TASK PROMPT:
Please give back, exactly as written, only the line containing "X158852Y44323D02*" and every line after it until the data below ends.

[Electronic design files]
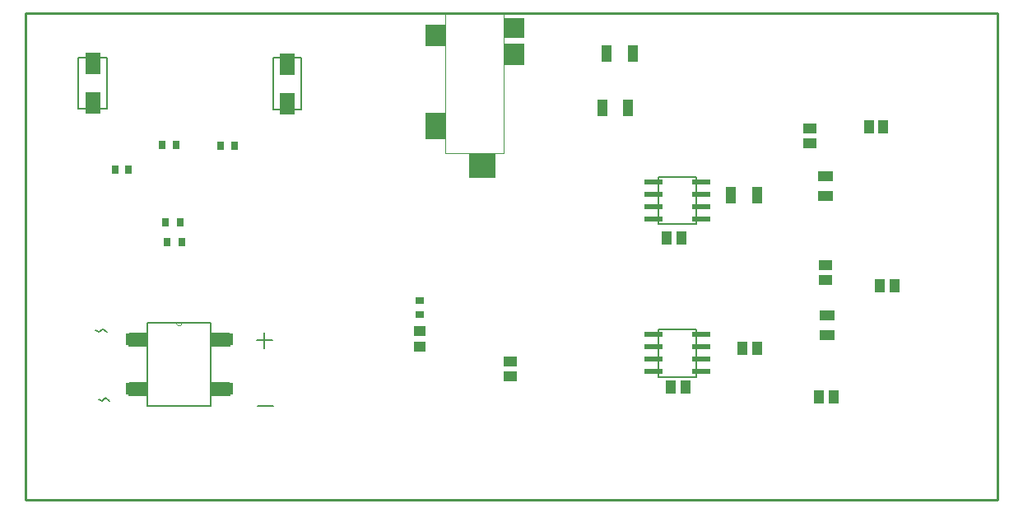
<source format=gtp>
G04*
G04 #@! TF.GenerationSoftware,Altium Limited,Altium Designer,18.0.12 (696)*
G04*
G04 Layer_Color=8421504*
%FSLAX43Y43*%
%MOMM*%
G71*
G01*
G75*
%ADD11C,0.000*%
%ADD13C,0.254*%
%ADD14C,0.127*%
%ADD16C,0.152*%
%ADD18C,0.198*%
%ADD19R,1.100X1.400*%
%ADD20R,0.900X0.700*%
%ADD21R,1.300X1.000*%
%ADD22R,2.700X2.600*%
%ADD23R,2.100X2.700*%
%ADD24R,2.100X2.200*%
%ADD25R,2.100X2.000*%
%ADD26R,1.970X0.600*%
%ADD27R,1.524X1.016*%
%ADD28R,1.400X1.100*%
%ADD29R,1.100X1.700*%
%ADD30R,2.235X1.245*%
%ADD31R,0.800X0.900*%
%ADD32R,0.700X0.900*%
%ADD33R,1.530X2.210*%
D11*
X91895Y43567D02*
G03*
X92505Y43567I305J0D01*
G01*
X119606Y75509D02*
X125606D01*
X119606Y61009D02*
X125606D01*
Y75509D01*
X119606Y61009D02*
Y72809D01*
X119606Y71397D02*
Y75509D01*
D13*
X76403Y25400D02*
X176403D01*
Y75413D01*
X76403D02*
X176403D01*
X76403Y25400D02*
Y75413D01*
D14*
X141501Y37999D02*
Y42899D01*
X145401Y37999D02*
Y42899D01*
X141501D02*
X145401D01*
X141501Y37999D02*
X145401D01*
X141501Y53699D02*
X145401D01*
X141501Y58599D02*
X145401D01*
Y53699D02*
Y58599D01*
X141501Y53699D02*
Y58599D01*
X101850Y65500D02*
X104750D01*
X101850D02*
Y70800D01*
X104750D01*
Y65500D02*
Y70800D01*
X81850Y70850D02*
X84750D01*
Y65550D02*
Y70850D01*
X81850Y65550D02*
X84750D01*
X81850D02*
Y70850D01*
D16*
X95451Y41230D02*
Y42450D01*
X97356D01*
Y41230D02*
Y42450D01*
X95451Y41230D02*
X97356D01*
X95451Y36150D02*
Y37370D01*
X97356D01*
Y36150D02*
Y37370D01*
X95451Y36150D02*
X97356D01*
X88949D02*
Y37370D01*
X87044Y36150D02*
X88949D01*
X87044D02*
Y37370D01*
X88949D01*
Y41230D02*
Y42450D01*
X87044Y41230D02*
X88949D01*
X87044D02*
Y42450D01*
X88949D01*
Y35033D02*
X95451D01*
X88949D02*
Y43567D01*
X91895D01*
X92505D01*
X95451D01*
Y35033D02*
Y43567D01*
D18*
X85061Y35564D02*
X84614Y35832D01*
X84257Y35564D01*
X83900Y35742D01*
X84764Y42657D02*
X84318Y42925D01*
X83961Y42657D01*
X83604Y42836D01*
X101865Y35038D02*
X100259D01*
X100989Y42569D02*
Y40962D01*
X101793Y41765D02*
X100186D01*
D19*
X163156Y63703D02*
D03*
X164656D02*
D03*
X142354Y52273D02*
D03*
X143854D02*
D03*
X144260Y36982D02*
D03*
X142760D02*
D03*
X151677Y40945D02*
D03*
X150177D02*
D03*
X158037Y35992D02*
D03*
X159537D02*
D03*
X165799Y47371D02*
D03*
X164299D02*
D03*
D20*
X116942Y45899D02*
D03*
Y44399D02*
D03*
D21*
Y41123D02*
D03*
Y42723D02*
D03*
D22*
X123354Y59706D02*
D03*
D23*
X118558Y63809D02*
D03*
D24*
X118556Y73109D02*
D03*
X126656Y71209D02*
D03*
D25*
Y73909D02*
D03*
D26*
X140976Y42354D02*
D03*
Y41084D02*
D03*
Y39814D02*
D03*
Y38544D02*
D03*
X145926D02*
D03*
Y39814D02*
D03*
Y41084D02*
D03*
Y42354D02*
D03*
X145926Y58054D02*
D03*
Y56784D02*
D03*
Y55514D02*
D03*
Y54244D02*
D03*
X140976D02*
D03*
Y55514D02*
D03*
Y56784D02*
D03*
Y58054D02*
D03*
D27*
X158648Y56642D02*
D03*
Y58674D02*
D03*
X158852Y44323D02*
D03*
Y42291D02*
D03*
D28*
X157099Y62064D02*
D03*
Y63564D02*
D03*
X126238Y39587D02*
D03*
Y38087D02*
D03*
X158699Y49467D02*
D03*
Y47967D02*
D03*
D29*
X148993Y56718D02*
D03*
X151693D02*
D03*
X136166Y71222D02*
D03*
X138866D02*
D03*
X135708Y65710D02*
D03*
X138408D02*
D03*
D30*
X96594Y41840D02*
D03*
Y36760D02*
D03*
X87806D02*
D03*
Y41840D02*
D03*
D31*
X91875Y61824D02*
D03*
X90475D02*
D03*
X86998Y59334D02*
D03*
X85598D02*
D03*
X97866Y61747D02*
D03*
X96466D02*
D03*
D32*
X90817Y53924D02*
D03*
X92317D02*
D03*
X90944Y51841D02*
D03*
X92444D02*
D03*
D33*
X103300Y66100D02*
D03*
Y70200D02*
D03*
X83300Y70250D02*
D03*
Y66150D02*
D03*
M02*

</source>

YOUR SOLUTION:
X158852Y44323D02*
D03*
Y42291D02*
D03*
D28*
X157099Y62064D02*
D03*
Y63564D02*
D03*
X126238Y39587D02*
D03*
Y38087D02*
D03*
X158699Y49467D02*
D03*
Y47967D02*
D03*
D29*
X148993Y56718D02*
D03*
X151693D02*
D03*
X136166Y71222D02*
D03*
X138866D02*
D03*
X135708Y65710D02*
D03*
X138408D02*
D03*
D30*
X96594Y41840D02*
D03*
Y36760D02*
D03*
X87806D02*
D03*
Y41840D02*
D03*
D31*
X91875Y61824D02*
D03*
X90475D02*
D03*
X86998Y59334D02*
D03*
X85598D02*
D03*
X97866Y61747D02*
D03*
X96466D02*
D03*
D32*
X90817Y53924D02*
D03*
X92317D02*
D03*
X90944Y51841D02*
D03*
X92444D02*
D03*
D33*
X103300Y66100D02*
D03*
Y70200D02*
D03*
X83300Y70250D02*
D03*
Y66150D02*
D03*
M02*

</source>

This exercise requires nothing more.